§ DOCUMENT TEXT
****************************************
You are viewing a plain text version of this content. The canonical link for it is here.

Posted to issues@iceberg.apache.org by GitBox <gi...@apache.org> on 2021/07/06 17:57:08 UTC

[GitHub] [iceberg] SreeramGarlapati opened a new issue #2789: Implement rate limiting while reading stream from Iceberg table as Spark3 DSv2 source

SreeramGarlapati opened a new issue #2789:
URL: https://github.com/apache/iceberg/issues/2789


   This is a continuation of work done in PR #2660: reading from iceberg table as an incremental streaming source in spark.
   
   Here's an [idea proposal](https://github.com/apache/iceberg/pull/2660#discussion_r650153016) by @aokolnychyi - to use limit API once we move to 3.1.
   
   [Please refer to the Concepts section to fully understand the issue]
   
   ## The Problem
   Current implementation of Iceberg DSv2 micro_batch source - hands off all available data on the table to Spark3 DSv2. This could result in highly unpredictable/irregular stream sizes. This issue is an ask to explore - what are the concepts available in Iceberg - to rate limit the stream size.
   
   ## Implementation proposal
   
   Flow control can be maintained at `File Level` / `Record Level`.
****************************************
§ DATA SEGMENT
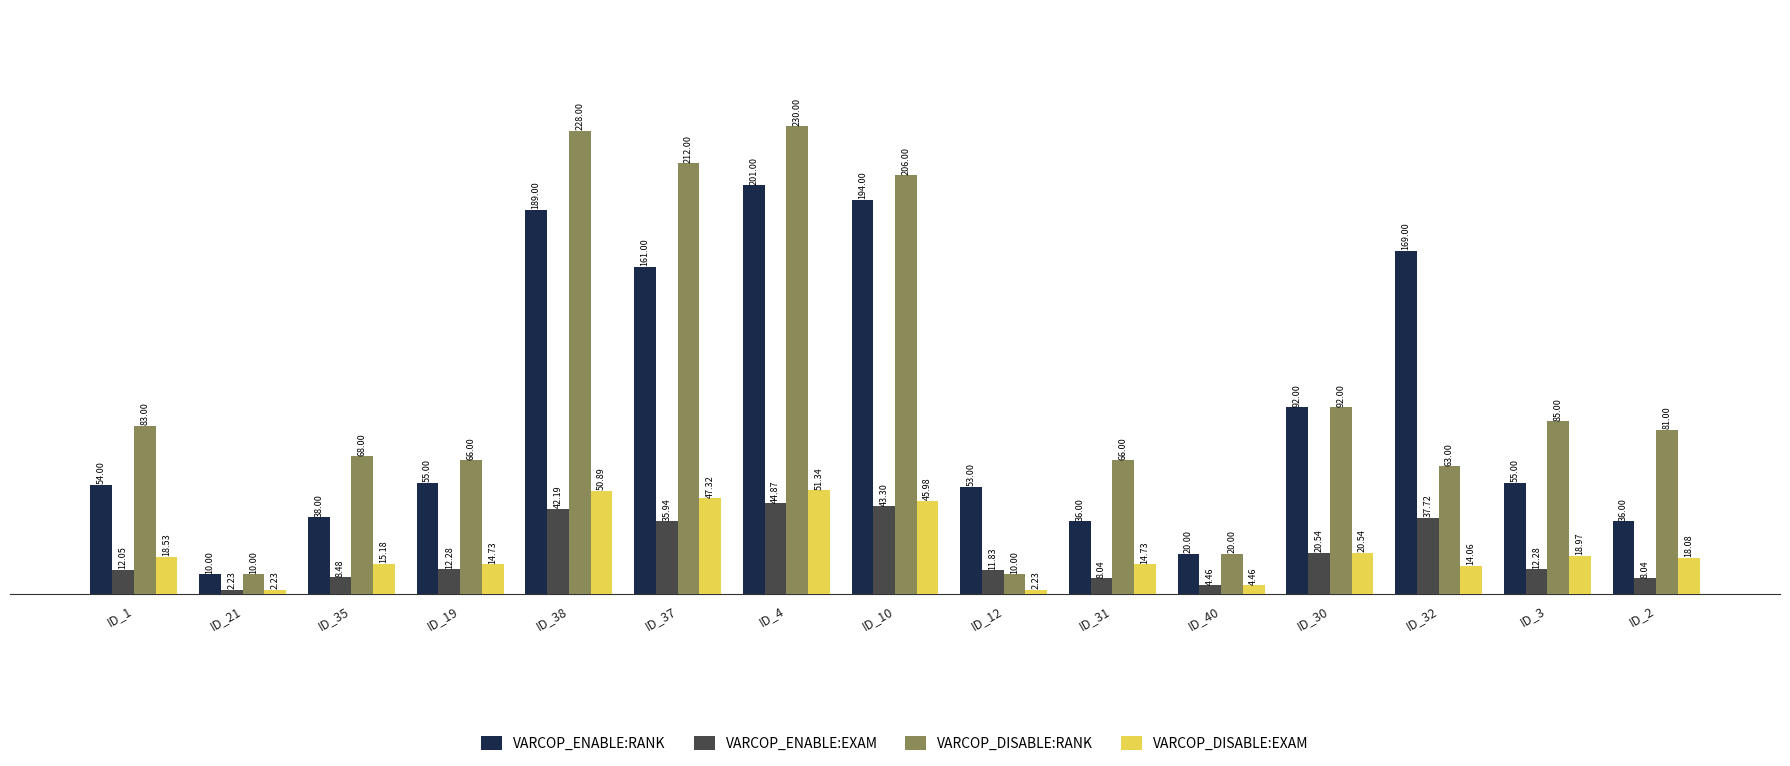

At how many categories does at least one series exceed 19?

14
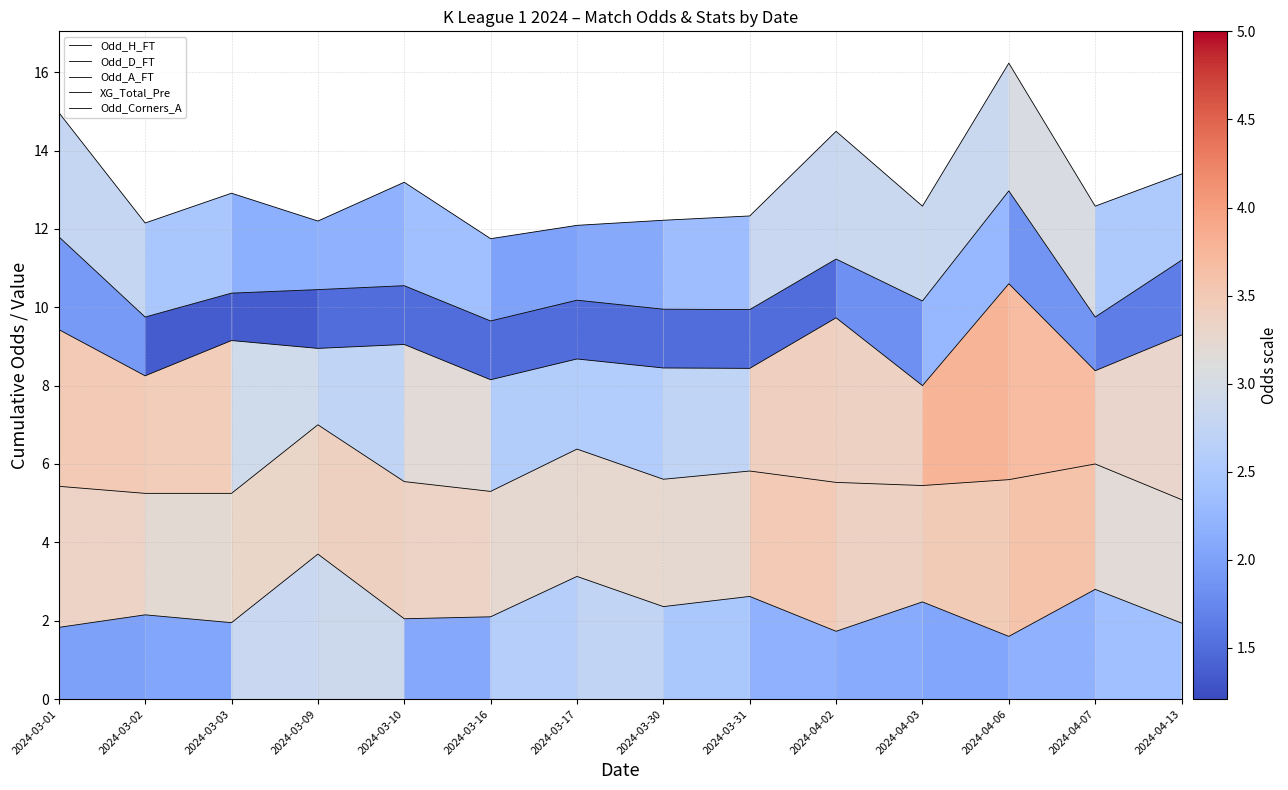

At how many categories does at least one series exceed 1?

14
****************************************
§ QUESTIONS TO ANSWER
(a) Rewrite the stretch of the rate-limiting issue text from "You are viewing" through "move to 3.1.", changing "incremental" to "continuous".
(b) According to the rate-limiting issue text, at which two levels can flow control be maintained?
The data is separate material, unrelated to the rate-limiting issue text.

§ SOLUTIONS TO THE TASKS
(a)
You are viewing a plain text version of this content. The canonical link for it is here.

Posted to issues@iceberg.apache.org by GitBox <gi...@apache.org> on 2021/07/06 17:57:08 UTC

[GitHub] [iceberg] SreeramGarlapati opened a new issue #2789: Implement rate limiting while reading stream from Iceberg table as Spark3 DSv2 source

SreeramGarlapati opened a new issue #2789:
URL: https://github.com/apache/iceberg/issues/2789


   This is a continuation of work done in PR #2660: reading from iceberg table as an continuous streaming source in spark.
   
   Here's an [idea proposal](https://github.com/apache/iceberg/pull/2660#discussion_r650153016) by @aokolnychyi - to use limit API once we move to 3.1.

(b) File Level and Record Level.